#### [文書抜粋]
L2スイッチング / バーチャルLAN
バーチャルLAN(VLAN)は、スイッチの設定によって論理的にブロードキャストドメインを分割する機能です。レイヤー2スイッチは、宛先MACアドレスとフォワーディングデータベースを用いて不要なトラフィックをフィルタリングする機能を持ちますが、未学習の宛先MACアドレスを持つユニキャストパケットと、マルチキャスト/ブロードキャストパケットは全ポートに出力します。VLANを作成して、頻繁に通信を行うホスト同士をグループ化することにより、不要なトラフィックの影響を受ける範囲を限定し、帯域をより有効に活用できるようになります。
VLANの種類
本製品がサポートしているVLANの種類は次のとおりです。
- ポートVLAN(タグVLANを含む)
- IPサブネットVLAN
- プロトコルVLAN
さらに、レイヤー2スイッチとしての動作を前提とした特殊なVLANとして次の種類があります。
この章では、最初に基本的なVLANについて解説し、その後で特殊なVLANについて解説します。
ポートの種類
VLANを利用するには、VLANを作成(定義)した後、各スイッチポートに対してどのVLANに所属させるかを指定する必要があります。特定のVLANに所属しているスイッチポートの集合を、該当VLANのメンバーポートと呼びます。メンバーポートには、次の種類があります。
- タグなしポート(アクセスポート)
- タグ付きポート(トランクポート)
ポートとVLAN
スイッチポートは少なくとも1つのポートVLANに所属していなくてはなりません(ミラーポートを除く)。また、ポートは複数のVLANに所属できますが、所属先VLANの種類によって、いくつのVLANに所属できるかが異なります。基本ルールは次のとおりです。
- ポートVLAN(タグなし):1つのVLANにだけ所属できます
- ポートVLAN(タグ付き):複数のVLANに所属できます
- IPサブネットVLAN(タグなし):複数のVLANに所属できます
- プロトコルVLAN(タグなし):複数のVLANに所属できます
■ ポートが複数のVLANに所属している場合、受信パケットの所属先は次の基準にしたがって決定されます。スイッチポートがどのVLANに所属しているかは、show interface switchportコマンドで確認できます。
- 該当ポートがタグ付きポート(トランクポート)の場合
- 受信パケットがタグ付きの場合は、VLANタグに格納されたVIDが、該当ポートの所属先タグVLAN(switchport trunk allowed vlanコマンドで指定されたVLAN)のどれかと一致する場合、そのVIDを持つVLANの所属と判断する。所属先でないVIDを持つタグ付きパケットを受信した場合は、該当ポートのイングレスフィルタリング設定(switchport modeコマンドのingress-filterパラメーター)によって以下のように処理する。
- イングレスフィルタリングが有効(初期設定)であれば、該当パケットを破棄する。
- イングレスフィルタリングが無効で、かつVLANタグに格納されたVIDが本装置内に設定されたいずれかのVLANのVIDと一致する場合、そのVIDを持つVLANの所属と判断する。一致しない場合は該当パケットを破棄する。
- 受信パケットがタグなしの場合は、次の順序で所属VLANが決定される。
- 該当ポートのネイティブVLAN(switchport trunk native vlanコマンドで設定)がなし(none)に設定されている場合、タグなしパケットを受け入れずに破棄する。
- 該当ポートにVLANクラシファイアグループが適用されている場合、グループ内のルールを順にチェックし、最初にマッチしたルールで指定されたVLANの所属と判断する。

#### [データ一覧]
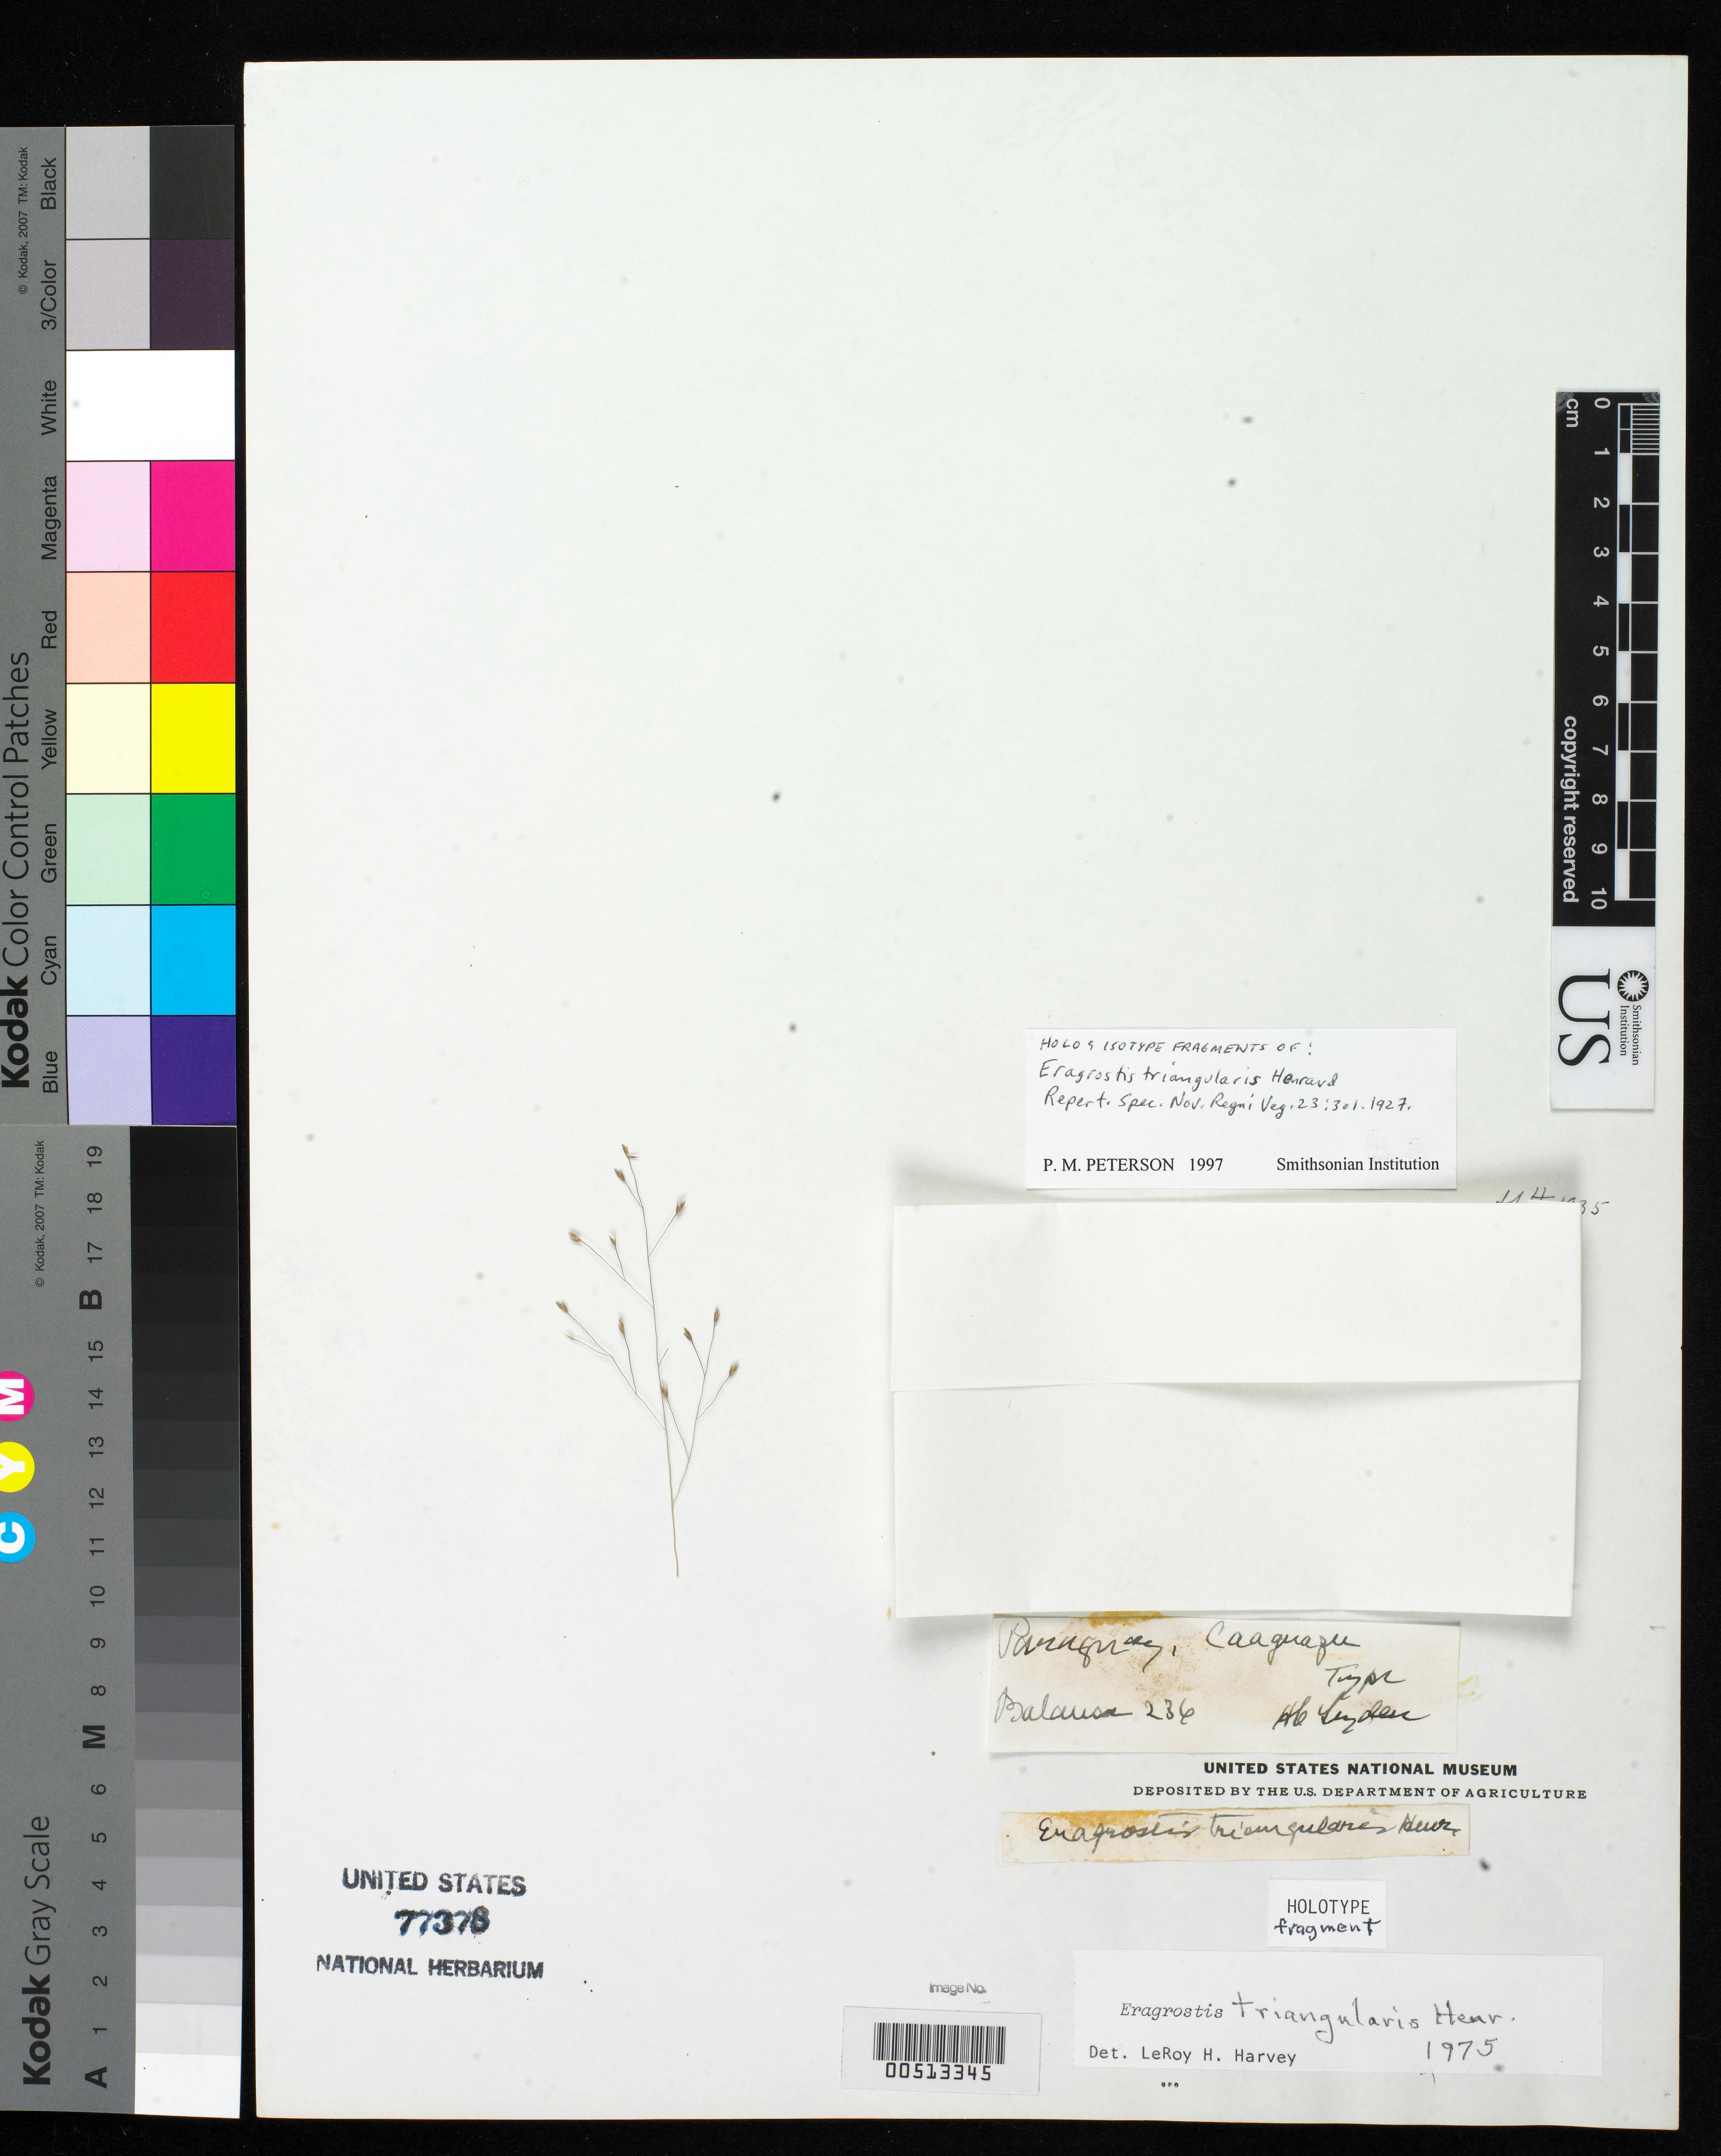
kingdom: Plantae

#### [作業指示]
VLANの解説文を、最後に示された文の後から続けて執筆してください。 この一覧は本課題では一切使用しません。

#### [回答文]
- 該当ポートにVLANクラシファイアグループが適用されていない場合、あるいは、グループ内のルールにマッチするものがなかった場合は、該当ポートのネイティブVLANの所属と判断する。
- 該当ポートがタグなしポート(アクセスポート)の場合
- 該当ポートにVLANクラシファイアグループが適用されている場合、グループ内のルールを順にチェックし、最初にマッチしたルールで指定されたVLANの所属と判断する。
- 該当ポートにVLANクラシファイアグループが適用されていない場合、あるいは、グループ内のルールにマッチするものがなかった場合は、switchport access vlanコマンドで設定されたポートVLANの所属と判断する。
以下の各節では、上記をふまえ、最初にもっとも基本的なVLANであるポートVLANとタグVLANについて説明したのち、その他のVLANについて簡単に説明します。
デフォルトVLAN
初期状態では、すべてのポートがタグなしポート(アクセスポート)としてvlan1(デフォルトVLAN)に所属しており、すべてのポートが相互に通信可能になっています。単なるレイヤー2スイッチとして本製品を使用する場合は、特別な設定を行うことなく、設置・配線を行うだけで使用できます。

デフォルトVLANは特殊なVLANであり、削除することはできません。
ポートVLAN
次に単純なポートVLANの設定方法を示します。
デフォルトでは、すべてのスイッチポートがvlan1(デフォルトVLAN)に所属しています。
- vlan databaseコマンドでVLANモードに移行し、vlanコマンドで3つのVLAN(vlan10, vlan20, vlan30)を作成します。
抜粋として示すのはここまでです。